→ **PASSAGE GIVEN**
Last Updated: December 13, 2016
THE BLUE NOTE LIBERTY YEARS (1966-70): a collector’s view.
In 1966, the iconic record label and greatest catalogue of jazz recordings of all time, Blue Note Records Inc, was sold to the giant Liberty Records Inc. and in a short space of time, “Blue Note Records, a Division of Liberty Records Inc” was born. . BN 4250 Horace Silver’s The Jody Grind was the last official original Blue Note release, though many lower catalogue numbers went on to be released later.
Collectors focus on “original Blue Note”, records manufactured prior to the sale Of Blue Note and its catalogue of recordings to Liberty Records Inc. in 1966. Some seek only the most sought-after first pressing, in mono. However there is a considerable body of good music released during the Liberty years, of excellent pressing quality, and less expensive Liberty reissues are encountered frequently among records for sale, not always properly described, so it is important to be aware of the transition to the Liberty years.
Exit Plastylite, Enter All Disc Records
The first visible change following Liberty ownership was the end of Plastylite pressing, a relationship which went back to the ’50s or even earlier . Vinyl pressing transferred to Liberty’s newly acquired pressing plant, All-Disc, Roselle, N.J.. The current “All Disc Records, Inc”. was at one time “Liberty Records Mfg. Co.”. Note the All Disc first company filing date – June 1st, 1966.
Plastylite Corporation, 333 North Drive, North Plainfield, NJ 07060. The Plastyite “ear”, an inverted cursive letter “P”, disappeared from the run-out of all subsequent pressings for Liberty-owned Blue Note. Little is known of what became of Plastylite. The Cash Box 1969 Industry Directory still has Plastylite listed under “Record Pressers”.
Records first-released by Liberty
A backlog of around forty Blue Note titles, mostly recorded in 1965 and a few earlier, had been prepared and were awaiting release prior to the sale. Those recordings, mastered by van Gelder and allocated a chronological Blue Note catalogue numbers (Full listing here) included important titles by Art Blakey, Wayne Shorter, Bobby Hutcherson, Joe Henderson and others. These were released for the first time by Liberty in 1966. All-Disc took delivery of labels and covers printed earlier, bearing the earlier Blue Note addresses. Recordings mastered by Van Gelder bear his stamp in the run-out, from the original metal, but the Plastylite ear, which was applied during pressing, disappeared.
First stereo editions
In addition to first issues, Liberty also went back to the catalogue to release the first stereo edition of titles previously issued only in mono. Hence it is not uncommon to find a mono album with ear and its stereo equivalent without.

→ **EXERCISE REQUIREMENTS**
For each statement below, answer yes or no on whether it agrees with the text on Blue Note's Liberty years, and quote the words of the text that decide it. 1. After the sale, vinyl pressing moved to All-Disc. 2. The Plastylite ear came from the original metal mastered by van Gelder. 3. The Cash Box 1969 Industry Directory no longer lists Plastylite.

→ **DATASET**

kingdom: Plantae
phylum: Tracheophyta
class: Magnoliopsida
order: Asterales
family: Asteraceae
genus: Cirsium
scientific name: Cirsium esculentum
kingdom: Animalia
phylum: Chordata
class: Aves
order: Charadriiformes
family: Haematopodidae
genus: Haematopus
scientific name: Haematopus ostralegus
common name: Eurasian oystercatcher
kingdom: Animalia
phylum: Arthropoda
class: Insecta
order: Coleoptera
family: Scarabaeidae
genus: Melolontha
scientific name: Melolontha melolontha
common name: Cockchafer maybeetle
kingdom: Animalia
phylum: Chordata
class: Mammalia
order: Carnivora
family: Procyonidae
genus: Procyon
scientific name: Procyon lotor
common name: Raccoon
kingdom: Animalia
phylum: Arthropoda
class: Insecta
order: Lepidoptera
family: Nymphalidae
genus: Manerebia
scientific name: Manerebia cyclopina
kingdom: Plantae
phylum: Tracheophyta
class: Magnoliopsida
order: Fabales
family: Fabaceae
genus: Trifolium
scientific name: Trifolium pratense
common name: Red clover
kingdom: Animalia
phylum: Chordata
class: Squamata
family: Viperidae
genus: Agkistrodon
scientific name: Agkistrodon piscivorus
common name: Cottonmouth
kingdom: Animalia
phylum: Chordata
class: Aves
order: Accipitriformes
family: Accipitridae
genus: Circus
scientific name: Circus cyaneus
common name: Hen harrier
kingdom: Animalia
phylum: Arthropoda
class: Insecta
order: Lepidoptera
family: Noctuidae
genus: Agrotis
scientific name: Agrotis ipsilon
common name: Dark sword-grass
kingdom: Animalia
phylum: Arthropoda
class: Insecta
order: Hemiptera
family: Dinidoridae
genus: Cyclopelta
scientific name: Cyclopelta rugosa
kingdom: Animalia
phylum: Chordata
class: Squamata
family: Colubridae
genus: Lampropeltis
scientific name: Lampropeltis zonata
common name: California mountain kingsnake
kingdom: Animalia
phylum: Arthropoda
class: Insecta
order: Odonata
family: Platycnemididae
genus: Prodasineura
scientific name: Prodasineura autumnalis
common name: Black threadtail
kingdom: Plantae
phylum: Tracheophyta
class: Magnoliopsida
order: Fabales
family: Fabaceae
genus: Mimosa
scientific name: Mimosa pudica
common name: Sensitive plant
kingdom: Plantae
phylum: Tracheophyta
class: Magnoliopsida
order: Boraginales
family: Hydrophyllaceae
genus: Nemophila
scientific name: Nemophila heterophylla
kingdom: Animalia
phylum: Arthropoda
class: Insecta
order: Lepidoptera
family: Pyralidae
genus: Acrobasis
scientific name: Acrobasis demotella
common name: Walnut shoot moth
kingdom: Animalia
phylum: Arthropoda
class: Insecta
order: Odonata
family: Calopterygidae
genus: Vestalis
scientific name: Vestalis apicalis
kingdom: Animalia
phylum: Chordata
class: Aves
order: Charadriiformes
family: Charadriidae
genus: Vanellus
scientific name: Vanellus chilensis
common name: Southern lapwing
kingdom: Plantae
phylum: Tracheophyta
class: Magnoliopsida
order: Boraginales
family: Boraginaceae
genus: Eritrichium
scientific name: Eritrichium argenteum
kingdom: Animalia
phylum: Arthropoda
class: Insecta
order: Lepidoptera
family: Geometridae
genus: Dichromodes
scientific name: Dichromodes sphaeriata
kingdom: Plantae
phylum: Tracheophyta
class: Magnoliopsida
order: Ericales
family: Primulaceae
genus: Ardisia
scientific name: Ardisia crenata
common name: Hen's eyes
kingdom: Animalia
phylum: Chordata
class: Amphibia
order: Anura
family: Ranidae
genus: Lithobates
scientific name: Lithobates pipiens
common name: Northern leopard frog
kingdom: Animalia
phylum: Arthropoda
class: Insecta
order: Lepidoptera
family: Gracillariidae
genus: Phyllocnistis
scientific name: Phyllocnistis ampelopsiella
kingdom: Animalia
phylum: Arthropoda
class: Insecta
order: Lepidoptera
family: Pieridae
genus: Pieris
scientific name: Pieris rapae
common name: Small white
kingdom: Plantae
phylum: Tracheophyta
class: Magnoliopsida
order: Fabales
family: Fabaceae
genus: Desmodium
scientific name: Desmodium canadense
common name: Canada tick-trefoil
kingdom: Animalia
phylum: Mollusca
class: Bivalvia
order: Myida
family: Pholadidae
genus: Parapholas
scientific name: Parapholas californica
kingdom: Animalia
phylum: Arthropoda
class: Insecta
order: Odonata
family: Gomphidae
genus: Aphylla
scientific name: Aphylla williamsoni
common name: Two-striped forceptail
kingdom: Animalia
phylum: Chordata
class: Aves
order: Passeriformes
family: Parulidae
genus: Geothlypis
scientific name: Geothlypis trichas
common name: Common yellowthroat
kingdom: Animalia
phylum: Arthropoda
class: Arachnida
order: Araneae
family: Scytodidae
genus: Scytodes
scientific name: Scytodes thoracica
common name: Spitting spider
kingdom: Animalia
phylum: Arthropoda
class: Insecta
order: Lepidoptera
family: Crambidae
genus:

→ **ANSWER TO THE EXERCISE**
1. Yes: "Vinyl pressing transferred to Liberty’s newly acquired pressing plant, All-Disc"
2. No: "the Plastylite ear, which was applied during pressing, disappeared"
3. No: "The Cash Box 1969 Industry Directory still has Plastylite listed under “Record Pressers”."